As a customer, how do you find the tea that suits you?
On arrival we briefly explain the system. The teas are sorted according to how oxidised they are, from white to yellow, green, Oolong, and black teas, and at the end, Pu-erh. From there the customer can muscle their way in and decide what suits them. For those who are still left scratching their heads, there is also the chance to pick their favorite aromas, whether it be floral, grassy or just powerful. The caffeine levels may also play a roll. On this point there is much misunderstanding, as many customers get tea and herbal tea confused. All authentic teas originate from the same plant, which can then be processed in different ways, in a similar vein to wine. We also sell a few carefully selected herbal teas, such as verbena and lavender.
What is your favourite tea? Where can Berliners drink good tea?
I drink different teas at different points in the day and in different situations. In the morning I drink Japanese green teas, because they are grassy, strong and contain much vitamin C. It’s almost like eating a meal.
Another great green tea is the An Ji Bai Cha, an early picking. It contains much L-Theanin. If I had to name one thing that separated tea from coffee it would definitely be L-Theanin. It travels directly through the blood-brain barrier and releases alpha waves there, which in turn releases dopamine. Therefore tea is both relaxing and invigorating. When combined with caffeine it becomes the perfect ‘drug’.

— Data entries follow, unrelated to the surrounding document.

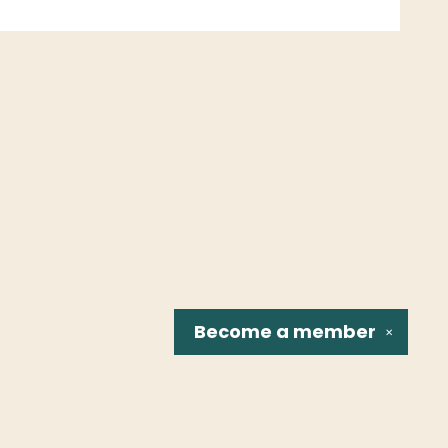
Become a
member
✕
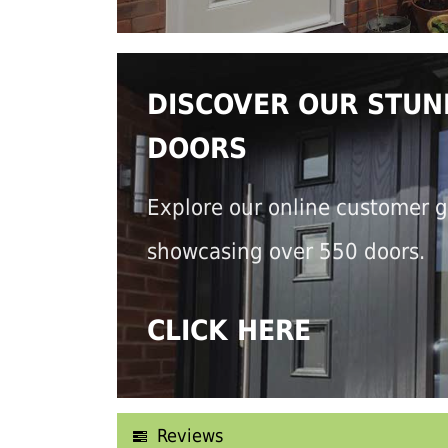
DISCOVER OUR STUN
DOORS
Explore our online customer g
showcasing over 550 doors.
CLICK HERE
Reviews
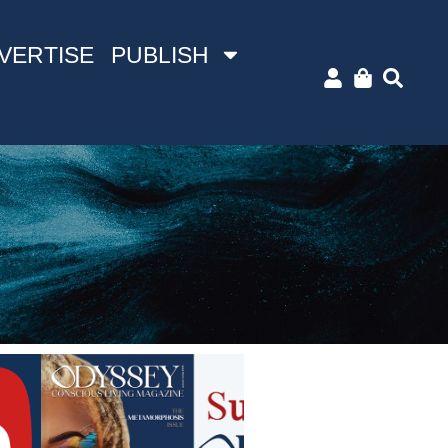
VERTISE
PUBLISH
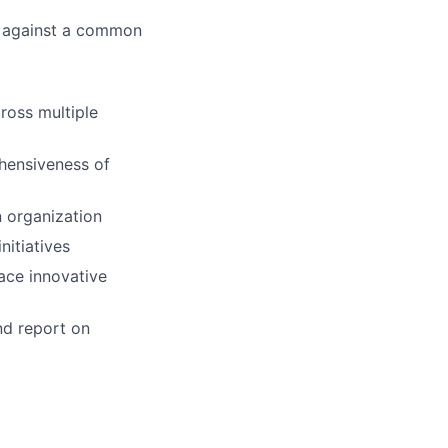
k against a common
cross multiple
hensiveness of
n organization
nitiatives
ace innovative
and report on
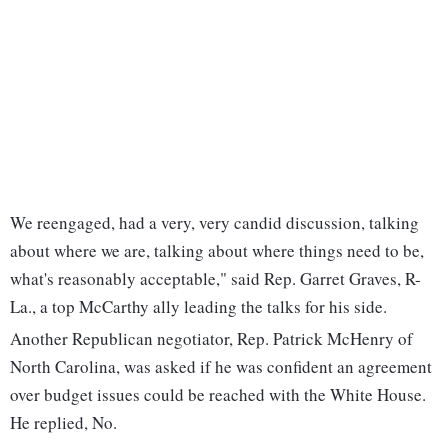
We reengaged, had a very, very candid discussion, talking
about where we are, talking about where things need to be,
what's reasonably acceptable," said Rep. Garret Graves, R-
La., a top McCarthy ally leading the talks for his side.
Another Republican negotiator, Rep. Patrick McHenry of
North Carolina, was asked if he was confident an agreement
over budget issues could be reached with the White House.
He replied, No.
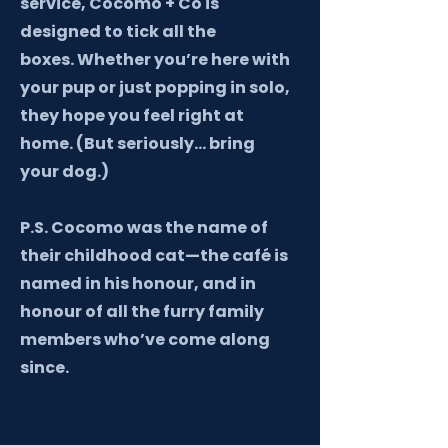
service, Cocomo + Co is
designed to tick all the
boxes.
Whether you’re here with
your pup or just popping in solo,
they hope you feel right at
home. (But seriously… bring
your dog.)
P.S. Cocomo was the name of
their childhood cat—the café is
named in his honour, and in
honour of all the furry family
members who’ve come along
since.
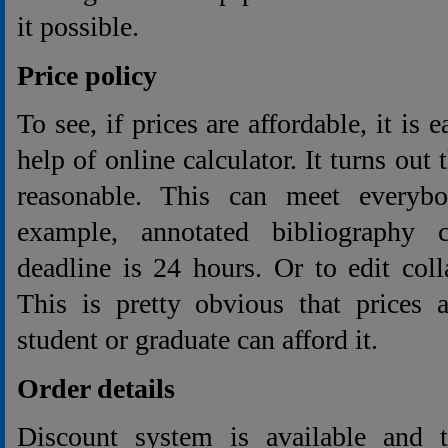
it possible.
Price policy
To see, if prices are affordable, it is 
help of online calculator. It turns out 
reasonable. This can meet everybo
example, annotated bibliography 
deadline is 24 hours. Or to edit col
This is pretty obvious that prices 
student or graduate can afford it.
Order details
Discount system is available and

Another tea I love to drink is the Pu Er Bai Ya, which has a very vegetal and resinous aroma. It contains a lot of caffeine, and I usually have a mug in the early afternoon when I have an energy low and I either need a boost or am about to go out against my better judgment. The Oriental Beauty is another favorite of mine, the only tea which starts to oxidise while still attached to the bush. Because of this it tastes very sweet. Supposedly the Queen named it, as it is her favorite tea.
In Berlin I drink tea at Mamecha on Mulackstrasse, a Japanese tea house which serves great tea. Regarding tea, there is still space for a a lote more to come in Berlin.